Kapitalisasi Ibadah Haji dan Solusi Islam sebagai Pengurus Rakyat
Oleh: Sarah Fauziah Hartono
Pemerintah Indonesia berupaya menurunkan besaran Ongkos Naik Haji (ONH) dengan berbagai program, termasuk melobi pemerintah Arab Saudi, membangun kampung Indonesia di Tanah Suci, serta memindahkan pengelolaan dana haji ke Badan Pengelola Keuangan Haji (BPKH), (cnnindonesia.com, 06/05/2025).
Melalui BPKH, dana ONH yang dibayarkan masyarakat akan dikelola dengan pendekatan investasi yang lebih cerdas untuk menghasilkan keuntungan yang diklaim dapat meringankan biaya haji (cnnindonesia, 06/05/2025).
Namun, langkah ini justru malah menunjukkan ke arah kebijakan yang semakin berorientasi pada bisnis, bukan pelayanan ibadah.
Tingginya ONH sesungguhnya tidak lepas dari pengelolaan haji yang tidak profesional. Proses administrasi yang berbelit dan teknis pelaksanaan yang tidak efisien menjadi beban tersendiri bagi jamaah.
Di balik upaya penurunan biaya, pemindahan pengelolaan ke BPKH memperjelas bahwa negara menjadikan ibadah haji sebagai objek kapitalisasi.
Rakyat dibebani skema bisnis, di mana niat beribadah menjadi peluang investasi, dan ini menandai pergeseran peran negara dari pengurus rakyat menjadi pedagang yang mencari untung dari rakyatnya.
Inilah buah dari sistem kapitalisme yang menjangkiti pengelolaan urusan umat. Dalam sistem ini, negara tidak lagi fokus mengurusi kebutuhan rakyat, melainkan menjadi pemain dalam pasar bebas, termasuk dalam hal yang sakral seperti ibadah.
Kapitalisme mengikis nilai-nilai kemanusiaan dan spiritual dalam pelayanan negara, menggantinya dengan logika untung-rugi.

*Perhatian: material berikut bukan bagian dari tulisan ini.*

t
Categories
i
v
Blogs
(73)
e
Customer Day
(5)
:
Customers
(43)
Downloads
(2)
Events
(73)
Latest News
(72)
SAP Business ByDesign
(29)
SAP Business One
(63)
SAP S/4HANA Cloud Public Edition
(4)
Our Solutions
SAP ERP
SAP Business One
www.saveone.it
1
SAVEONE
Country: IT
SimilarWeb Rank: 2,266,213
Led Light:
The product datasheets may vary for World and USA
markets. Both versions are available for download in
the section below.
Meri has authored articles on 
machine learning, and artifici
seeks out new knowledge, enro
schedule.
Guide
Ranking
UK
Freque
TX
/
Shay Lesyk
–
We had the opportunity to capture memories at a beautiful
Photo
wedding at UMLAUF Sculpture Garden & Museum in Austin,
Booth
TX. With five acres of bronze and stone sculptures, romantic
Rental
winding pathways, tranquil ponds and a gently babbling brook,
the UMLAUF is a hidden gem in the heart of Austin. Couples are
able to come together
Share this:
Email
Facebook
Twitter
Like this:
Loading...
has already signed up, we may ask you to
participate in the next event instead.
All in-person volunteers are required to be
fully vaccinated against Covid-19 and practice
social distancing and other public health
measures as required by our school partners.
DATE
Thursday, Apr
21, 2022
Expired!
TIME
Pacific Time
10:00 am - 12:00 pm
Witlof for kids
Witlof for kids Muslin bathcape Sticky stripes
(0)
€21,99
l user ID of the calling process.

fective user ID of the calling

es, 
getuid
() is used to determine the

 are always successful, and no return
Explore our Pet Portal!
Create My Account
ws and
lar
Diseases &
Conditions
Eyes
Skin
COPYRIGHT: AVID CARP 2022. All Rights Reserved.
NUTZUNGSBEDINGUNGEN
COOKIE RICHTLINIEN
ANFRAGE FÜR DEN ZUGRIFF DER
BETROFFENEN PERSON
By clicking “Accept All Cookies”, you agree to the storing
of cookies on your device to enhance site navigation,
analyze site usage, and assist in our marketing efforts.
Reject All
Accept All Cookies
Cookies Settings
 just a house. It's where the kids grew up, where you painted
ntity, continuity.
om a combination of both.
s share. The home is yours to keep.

Sebaliknya, dalam Islam, negara berkewajiban menjadi raa’in, yaitu pengurus dan pelayan urusan umat. Penguasa dalam sistem Islam bertanggung jawab penuh untuk mempermudah akses rakyat dalam menunaikan ibadah, termasuk haji.
Dalam naungan Khilafah, urusan haji akan dikelola secara serius sebagai amanah, bukan komoditas. Prosesnya akan dibuat sederhana, cepat, dan ditangani oleh orang-orang yang profesional dan amanah.
Sistem Islam menempatkan pelayanan terhadap rakyat sebagai prioritas, bukan sekadar proyek bisnis. Inilah solusi hakiki untuk mengembalikan fungsi negara sebagaimana mestinya: melayani, bukan menjual.